Suas tarefas:
a. Transcreva fielmente a passagem do texto sobre os cartazes de maio de 1968, começando em "Na memória dos" e terminando em "barco, é claro.".
b. Prossiga a redação do texto sobre os cartazes de maio de 1968 a partir da última frase apresentada.

Trecho do documento:

Alguma coisa está fora de ordem

Na memória dos cartazes espalhados na revolta de maio de 1968, na França, por estudantes e operários, havia frases que ressoam até hoje. "Nous sommes tous indésirables", Nós somos todos indesejáveis, me toca profundamente o coração. Havia outros, "Nós somos o poder", "Nós iremos até o fim", "Nós somos belos", "Nós somos trabalhadores", "Nós somos realistas".

Lembrei-me destes cartazes pelo episódio de um casal que, abordados em Copacabana, RJ, em um bar, por estar sem máscaras de prevenção ao covid-19, disse em alto e bom som, "Ele (o marido) não é cidadão, ele é engenheiro civil" ao vigilante sanitário, Flávio Graça. Talvez, numa versão bem diferente da bela rebelião jovem francesa, a esposa quis demarcar a velha desigualdade brasileira, "Nós somos de outra espécie, os formados". Se deu mal, é verdade. No Brasil atual, estamos todos abandonados, não no mesmo barco, é claro.

Informações:

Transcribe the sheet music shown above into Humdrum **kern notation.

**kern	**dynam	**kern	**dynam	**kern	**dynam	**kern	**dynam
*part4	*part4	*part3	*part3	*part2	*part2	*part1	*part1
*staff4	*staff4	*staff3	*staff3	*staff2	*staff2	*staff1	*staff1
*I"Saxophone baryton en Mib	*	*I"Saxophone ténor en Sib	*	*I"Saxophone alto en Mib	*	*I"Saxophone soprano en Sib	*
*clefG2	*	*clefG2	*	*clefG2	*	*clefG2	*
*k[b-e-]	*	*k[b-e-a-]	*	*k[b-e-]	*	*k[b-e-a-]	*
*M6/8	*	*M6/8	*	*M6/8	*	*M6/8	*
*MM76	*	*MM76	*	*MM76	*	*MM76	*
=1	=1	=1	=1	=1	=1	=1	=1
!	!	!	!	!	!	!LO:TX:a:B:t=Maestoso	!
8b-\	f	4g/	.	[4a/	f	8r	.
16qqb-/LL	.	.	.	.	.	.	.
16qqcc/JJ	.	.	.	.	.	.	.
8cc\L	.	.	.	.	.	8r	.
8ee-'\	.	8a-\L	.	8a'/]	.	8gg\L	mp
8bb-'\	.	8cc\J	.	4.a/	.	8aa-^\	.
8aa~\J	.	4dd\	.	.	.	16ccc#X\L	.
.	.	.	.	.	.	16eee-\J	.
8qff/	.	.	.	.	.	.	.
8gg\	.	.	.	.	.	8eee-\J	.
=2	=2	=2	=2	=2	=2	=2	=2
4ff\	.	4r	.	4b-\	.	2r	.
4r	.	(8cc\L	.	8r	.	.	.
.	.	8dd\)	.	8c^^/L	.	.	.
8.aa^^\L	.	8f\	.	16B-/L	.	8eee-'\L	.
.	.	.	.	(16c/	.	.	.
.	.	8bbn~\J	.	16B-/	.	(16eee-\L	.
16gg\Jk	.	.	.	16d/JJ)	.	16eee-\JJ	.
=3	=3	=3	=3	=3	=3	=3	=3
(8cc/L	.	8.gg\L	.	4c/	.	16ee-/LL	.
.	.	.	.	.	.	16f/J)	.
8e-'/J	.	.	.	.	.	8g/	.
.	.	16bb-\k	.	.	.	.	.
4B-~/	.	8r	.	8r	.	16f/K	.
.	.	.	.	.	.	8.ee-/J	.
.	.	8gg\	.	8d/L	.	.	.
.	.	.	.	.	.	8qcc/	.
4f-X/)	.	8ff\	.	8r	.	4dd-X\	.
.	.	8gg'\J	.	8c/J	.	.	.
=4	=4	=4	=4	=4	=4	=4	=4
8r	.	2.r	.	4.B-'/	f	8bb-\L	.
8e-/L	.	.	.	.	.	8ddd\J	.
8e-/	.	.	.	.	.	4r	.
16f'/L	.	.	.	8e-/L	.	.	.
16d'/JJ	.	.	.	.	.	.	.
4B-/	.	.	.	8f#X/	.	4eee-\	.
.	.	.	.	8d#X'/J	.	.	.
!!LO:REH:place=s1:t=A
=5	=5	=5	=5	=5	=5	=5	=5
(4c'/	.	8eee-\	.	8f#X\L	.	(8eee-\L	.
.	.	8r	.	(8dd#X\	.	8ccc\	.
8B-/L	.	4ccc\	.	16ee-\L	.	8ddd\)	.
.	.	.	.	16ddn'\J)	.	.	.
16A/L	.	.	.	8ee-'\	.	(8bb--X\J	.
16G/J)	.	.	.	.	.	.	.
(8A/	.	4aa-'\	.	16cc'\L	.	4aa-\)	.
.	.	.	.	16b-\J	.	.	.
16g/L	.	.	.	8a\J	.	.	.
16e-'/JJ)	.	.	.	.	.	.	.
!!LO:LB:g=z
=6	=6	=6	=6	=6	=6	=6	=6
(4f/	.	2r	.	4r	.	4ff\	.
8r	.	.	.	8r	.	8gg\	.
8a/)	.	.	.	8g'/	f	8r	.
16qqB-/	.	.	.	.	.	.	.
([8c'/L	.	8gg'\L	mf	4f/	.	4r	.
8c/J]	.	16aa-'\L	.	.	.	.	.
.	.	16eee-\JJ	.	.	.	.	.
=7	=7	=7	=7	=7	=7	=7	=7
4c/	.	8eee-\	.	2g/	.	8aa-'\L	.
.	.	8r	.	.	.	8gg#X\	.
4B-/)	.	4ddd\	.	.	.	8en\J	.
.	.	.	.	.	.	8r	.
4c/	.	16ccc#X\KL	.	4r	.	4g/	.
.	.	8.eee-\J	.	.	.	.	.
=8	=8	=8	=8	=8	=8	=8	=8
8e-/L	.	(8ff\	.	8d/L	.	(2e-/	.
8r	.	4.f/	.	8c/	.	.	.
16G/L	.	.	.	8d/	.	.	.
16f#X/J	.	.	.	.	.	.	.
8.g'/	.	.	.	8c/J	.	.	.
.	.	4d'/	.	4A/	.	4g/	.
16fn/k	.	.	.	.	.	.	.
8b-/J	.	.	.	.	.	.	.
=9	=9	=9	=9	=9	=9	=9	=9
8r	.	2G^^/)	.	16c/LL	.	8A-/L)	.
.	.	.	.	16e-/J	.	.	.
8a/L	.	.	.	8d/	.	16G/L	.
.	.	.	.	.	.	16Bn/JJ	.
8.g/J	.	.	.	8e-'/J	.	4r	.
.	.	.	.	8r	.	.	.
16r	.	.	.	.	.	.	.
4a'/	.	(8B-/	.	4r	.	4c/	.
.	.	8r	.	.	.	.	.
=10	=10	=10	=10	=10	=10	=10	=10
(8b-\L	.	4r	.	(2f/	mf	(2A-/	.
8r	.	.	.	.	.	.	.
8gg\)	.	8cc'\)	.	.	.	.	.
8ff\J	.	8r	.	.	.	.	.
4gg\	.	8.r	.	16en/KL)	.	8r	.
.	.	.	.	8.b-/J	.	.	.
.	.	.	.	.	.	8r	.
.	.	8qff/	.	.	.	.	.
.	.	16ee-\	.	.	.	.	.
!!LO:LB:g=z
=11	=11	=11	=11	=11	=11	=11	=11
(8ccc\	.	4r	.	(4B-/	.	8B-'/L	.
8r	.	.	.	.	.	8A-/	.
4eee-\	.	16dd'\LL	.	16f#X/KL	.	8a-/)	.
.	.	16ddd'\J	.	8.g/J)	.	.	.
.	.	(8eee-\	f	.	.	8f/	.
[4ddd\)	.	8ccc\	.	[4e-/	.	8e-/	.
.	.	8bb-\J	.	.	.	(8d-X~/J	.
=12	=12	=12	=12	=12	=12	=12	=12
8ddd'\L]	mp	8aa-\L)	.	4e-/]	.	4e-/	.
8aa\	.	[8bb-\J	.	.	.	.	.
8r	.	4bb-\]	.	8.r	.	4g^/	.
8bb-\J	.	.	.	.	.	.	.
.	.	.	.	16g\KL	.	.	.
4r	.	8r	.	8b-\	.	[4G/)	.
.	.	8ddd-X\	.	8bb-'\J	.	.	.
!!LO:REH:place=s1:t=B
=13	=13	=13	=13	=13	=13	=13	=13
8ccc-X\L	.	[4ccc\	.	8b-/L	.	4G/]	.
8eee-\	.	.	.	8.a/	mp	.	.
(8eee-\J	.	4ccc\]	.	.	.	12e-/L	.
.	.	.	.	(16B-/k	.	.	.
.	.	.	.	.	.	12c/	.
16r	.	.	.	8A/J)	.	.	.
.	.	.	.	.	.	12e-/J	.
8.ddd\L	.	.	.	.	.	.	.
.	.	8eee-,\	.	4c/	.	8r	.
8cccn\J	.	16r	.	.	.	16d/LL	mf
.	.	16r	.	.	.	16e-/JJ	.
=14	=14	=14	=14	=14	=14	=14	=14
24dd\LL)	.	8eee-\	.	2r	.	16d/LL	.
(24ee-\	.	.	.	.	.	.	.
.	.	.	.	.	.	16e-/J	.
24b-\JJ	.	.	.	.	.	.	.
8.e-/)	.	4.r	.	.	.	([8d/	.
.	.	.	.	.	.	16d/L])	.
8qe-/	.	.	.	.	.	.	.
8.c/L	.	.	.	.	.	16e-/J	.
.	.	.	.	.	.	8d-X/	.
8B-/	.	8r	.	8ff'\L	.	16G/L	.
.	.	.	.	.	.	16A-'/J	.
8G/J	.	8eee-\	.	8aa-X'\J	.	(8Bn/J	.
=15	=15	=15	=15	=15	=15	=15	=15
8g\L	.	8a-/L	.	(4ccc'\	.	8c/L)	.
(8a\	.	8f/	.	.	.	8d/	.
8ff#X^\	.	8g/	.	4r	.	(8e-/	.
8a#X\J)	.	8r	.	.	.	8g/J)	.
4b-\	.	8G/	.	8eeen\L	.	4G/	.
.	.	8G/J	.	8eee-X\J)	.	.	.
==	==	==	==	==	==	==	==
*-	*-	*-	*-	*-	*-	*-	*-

Respostas do exercício:
a.
Na memória dos cartazes espalhados na revolta de maio de 1968, na França, por estudantes e operários, havia frases que ressoam até hoje. "Nous sommes tous indésirables", Nós somos todos indesejáveis, me toca profundamente o coração. Havia outros, "Nós somos o poder", "Nós iremos até o fim", "Nós somos belos", "Nós somos trabalhadores", "Nós somos realistas".

Lembrei-me destes cartazes pelo episódio de um casal que, abordados em Copacabana, RJ, em um bar, por estar sem máscaras de prevenção ao covid-19, disse em alto e bom som, "Ele (o marido) não é cidadão, ele é engenheiro civil" ao vigilante sanitário, Flávio Graça. Talvez, numa versão bem diferente da bela rebelião jovem francesa, a esposa quis demarcar a velha desigualdade brasileira, "Nós somos de outra espécie, os formados". Se deu mal, é verdade. No Brasil atual, estamos todos abandonados, não no mesmo barco, é claro.

b.
Também me lembrei da época da ditadura brasileira em que a frase mais comum em qualquer pequeno conflito era, "Você sabe com quem está falando"? Qualquer tentativa de responder, poderia ser preso. Na década de 1980, em São Carlos, SP, um rabugento senhor, me disse, "Você sabe de quem é esta rua"? quando fui ajudar uma mulher sendo agredida por ele e a família. A rua era dele e de sua linhagem de classe média.

Voltando à história do "você sabe", cheguei ao livro O espelho Índio, do psicólogo junguiano Roberto Gambini. Faz mais de uma década que o li, ainda ressoa quando ouço ou vejo as marcas da identidade da alma supostamente gentil brasileira. A frase "Você sabe quem ele é", revela o drama oculto do país.

O livro conta a vinda dos padres jesuítas, Manoel da Nóbrega e José de Anchieta, ao Brasil em torno de 1530, vestidos de preto nos trópicos quentes e de corpos nus. Onde estamos? Quem são esses seres? Queremos voltar à Europa. Os dois escrevem centenas de cartas à sua ordem pedindo o regresso, mas a instituição jesuítica estava falida e despejou os padres em mundos estranhos.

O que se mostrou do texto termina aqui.